The celebrities join families of crime victims, journalists and lawyers who will describe their experiences of media intrusion into their lives.
The inquiry today confirmed the names of the people who will open the witness sessions next week.
Sally and Bob Dowler, whose murdered daughter Milly's phone was hacked by the News of the World, will be the first to give evidence on Monday.
They will describe the heartbreak private investigator Glenn Mulcaire caused them when he deleted some of the schoolgirl's voicemail messages, giving them false hope she was still alive.
Grant, who will also appear on Monday, is expected to tell the inquiry about how paparazzi have hounded the mother of his baby daughter.
Chinese actress Tinglan Hong was last week granted a High Court injunction prohibiting harassment of her and the child.
The other witnesses on Monday will be lawyer Graham Shear and writer Joan Smith, whose phone was allegedly hacked because of her relationship with MP Denis MacShane.
Comedian Steve Coogan, supermodel Elle Macpherson's former business adviser Mary-Ellen Field, former Premiership footballer Garry Flitcroft and Margaret Watson, whose daughter Diane was stabbed to death at her Glasgow school, will give evidence on Tuesday.
On Wednesday the inquiry will hear from missing Madeleine McCann's father Gerry, who has described how his wife Kate felt "mentally raped" when the News of the World published her highly personal diary.
Former England footballer Paul Gascoigne's ex-wife Sheryl, journalist Tom Rowland and lawyer Mark Lewis, who represents many phone hacking victims, will also appear.
The witnesses on Thursday will be actress Miller, Harry Potter author Rowling, former Formula 1 chief Max Mosley, lawyer Mark Thomson, and an unnamed person referred to as HJK whose phone was allegedly hacked after they began a relationship with a well-known figure.
The inquiry will not sit on Friday, but it will hold another day of evidence from alleged media intrusion victims on Monday November 28.
Singer Charlotte Church, TV presenter and journalist Anne Diamond, retired teacher Christopher Jefferies, who was wrongly arrested on suspicion of the murder of landscape architect Joanna Yeates, will appear.
Testimony will also be provided by former British Army intelligence officer Ian Hurst and Northern Ireland human rights campaigner Jane Winter, who claim their email correspondence was illegally accessed by private investigators working for the News of the World.

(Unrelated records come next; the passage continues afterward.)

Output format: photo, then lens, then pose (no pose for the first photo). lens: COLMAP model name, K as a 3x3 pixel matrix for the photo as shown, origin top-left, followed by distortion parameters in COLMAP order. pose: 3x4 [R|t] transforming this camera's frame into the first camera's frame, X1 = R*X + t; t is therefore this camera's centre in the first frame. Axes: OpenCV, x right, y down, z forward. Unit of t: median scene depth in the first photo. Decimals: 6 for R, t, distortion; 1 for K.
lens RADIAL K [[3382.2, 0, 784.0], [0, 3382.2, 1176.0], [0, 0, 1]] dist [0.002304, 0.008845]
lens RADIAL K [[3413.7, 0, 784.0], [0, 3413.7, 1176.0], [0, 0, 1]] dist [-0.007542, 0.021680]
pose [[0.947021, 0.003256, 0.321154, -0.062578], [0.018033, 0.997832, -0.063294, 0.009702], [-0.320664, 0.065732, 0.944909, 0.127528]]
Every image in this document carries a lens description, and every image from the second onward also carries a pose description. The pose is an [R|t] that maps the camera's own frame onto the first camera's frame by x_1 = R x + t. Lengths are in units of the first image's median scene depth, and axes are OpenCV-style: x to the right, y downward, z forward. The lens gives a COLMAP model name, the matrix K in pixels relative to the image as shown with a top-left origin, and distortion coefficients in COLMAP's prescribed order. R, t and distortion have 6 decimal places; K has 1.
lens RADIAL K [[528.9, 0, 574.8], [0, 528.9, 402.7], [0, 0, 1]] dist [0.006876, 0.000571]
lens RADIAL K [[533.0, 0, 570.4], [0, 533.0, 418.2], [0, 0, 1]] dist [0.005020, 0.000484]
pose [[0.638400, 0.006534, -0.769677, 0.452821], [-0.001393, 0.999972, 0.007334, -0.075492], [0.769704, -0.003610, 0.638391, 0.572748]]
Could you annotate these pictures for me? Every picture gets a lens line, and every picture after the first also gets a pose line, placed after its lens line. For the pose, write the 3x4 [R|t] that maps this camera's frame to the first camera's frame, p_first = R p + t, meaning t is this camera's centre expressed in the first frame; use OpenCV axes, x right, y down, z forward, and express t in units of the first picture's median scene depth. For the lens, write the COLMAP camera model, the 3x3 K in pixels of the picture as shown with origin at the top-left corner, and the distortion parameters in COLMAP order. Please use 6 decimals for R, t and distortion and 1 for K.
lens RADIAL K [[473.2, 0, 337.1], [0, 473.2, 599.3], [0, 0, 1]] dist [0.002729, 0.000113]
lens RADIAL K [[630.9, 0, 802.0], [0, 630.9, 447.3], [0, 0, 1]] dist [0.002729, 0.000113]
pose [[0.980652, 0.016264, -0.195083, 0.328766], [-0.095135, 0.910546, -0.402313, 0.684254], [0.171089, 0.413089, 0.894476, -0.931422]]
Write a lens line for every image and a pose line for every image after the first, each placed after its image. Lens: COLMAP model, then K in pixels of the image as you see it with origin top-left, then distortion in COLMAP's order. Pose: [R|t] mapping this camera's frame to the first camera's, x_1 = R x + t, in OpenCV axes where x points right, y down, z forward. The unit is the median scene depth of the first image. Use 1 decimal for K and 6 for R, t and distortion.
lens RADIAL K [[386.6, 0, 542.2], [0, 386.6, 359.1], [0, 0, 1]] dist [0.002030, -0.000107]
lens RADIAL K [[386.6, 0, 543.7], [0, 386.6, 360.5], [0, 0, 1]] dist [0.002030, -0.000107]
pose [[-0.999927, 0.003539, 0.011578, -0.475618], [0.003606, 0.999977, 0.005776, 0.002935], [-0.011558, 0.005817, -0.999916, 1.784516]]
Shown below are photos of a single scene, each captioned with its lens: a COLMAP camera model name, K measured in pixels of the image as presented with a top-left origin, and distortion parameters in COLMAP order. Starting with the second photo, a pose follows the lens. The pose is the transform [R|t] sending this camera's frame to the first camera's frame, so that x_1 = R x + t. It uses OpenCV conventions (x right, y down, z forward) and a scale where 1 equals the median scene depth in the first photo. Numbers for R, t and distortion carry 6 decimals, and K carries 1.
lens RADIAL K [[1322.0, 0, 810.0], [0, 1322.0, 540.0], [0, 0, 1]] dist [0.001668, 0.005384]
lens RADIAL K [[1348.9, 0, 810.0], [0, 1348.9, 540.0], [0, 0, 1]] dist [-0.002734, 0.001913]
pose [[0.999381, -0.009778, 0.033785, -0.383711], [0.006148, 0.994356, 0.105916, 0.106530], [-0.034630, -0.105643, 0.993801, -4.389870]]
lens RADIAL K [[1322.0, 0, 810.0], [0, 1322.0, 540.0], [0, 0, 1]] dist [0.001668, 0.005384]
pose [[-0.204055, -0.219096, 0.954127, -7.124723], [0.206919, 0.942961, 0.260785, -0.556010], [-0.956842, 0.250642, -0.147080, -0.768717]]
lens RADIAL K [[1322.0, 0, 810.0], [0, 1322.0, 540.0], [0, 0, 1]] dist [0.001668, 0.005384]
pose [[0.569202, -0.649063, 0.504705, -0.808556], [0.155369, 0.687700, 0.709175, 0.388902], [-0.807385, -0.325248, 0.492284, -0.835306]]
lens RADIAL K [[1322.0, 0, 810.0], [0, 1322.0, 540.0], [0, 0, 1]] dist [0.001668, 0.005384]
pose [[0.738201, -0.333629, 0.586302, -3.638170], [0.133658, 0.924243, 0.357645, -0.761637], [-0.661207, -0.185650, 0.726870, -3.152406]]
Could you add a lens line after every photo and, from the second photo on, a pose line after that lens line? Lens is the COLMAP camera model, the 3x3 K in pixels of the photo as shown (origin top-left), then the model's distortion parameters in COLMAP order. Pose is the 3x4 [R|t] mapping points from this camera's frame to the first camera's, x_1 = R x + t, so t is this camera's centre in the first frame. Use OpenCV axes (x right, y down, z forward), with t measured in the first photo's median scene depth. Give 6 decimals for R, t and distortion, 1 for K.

Prime Minister David Cameron set up the Leveson Inquiry in July in response to the revelations that the News of the World hacked 13-year-old Milly's phone.
The first part, which formally began on Monday, is looking at the culture, practices and ethics of the press in general.
The second part, examining the extent of unlawful activities by journalists, will not begin until detectives have completed their work and any prosecutions have concluded.